_Exercise aim_
Print the entire listing below word for word, excluding its pictures.

_Recorded information_
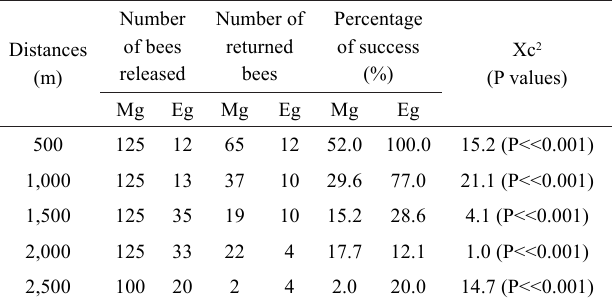
Table 1. Comparison between the number of bees released and re- turning success of the bees (as well the percentage of success) for the two groups of Melipona mandacaia bees (“mixed group” and “experienced group”), and statistical analysis (χc2 and P values, Chi- square test), for the different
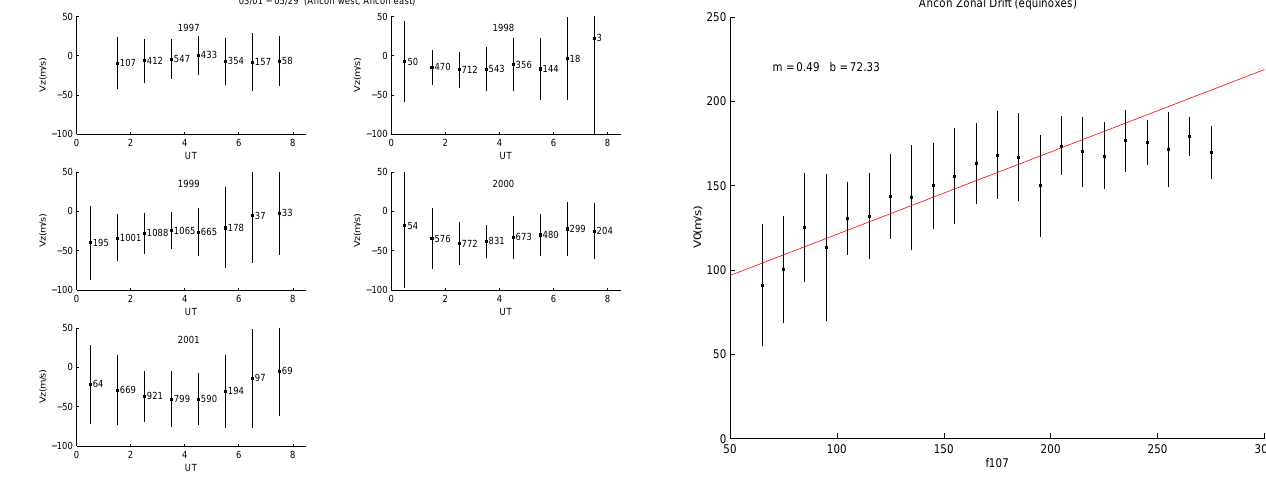
Fig. 10. (b) Same as Fig. 10a except data is from Ancon-W instead of Antofagasta.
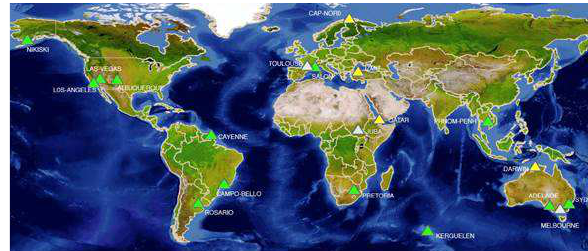
Figure 4. Position of sites used to measure BDPHR geolocation performance.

_Solution for this task_
Table 1. Comparison between the number of bees released and re- turning success of the bees (as well the percentage of success) for the two groups of Melipona mandacaia bees (“mixed group” and “experienced group”), and statistical analysis (χc2 and P values, Chi- square test), for the different
Fig. 10. (b) Same as Fig. 10a except data is from Ancon-W instead of Antofagasta.
Figure 4. Position of sites used to measure BDPHR geolocation performance.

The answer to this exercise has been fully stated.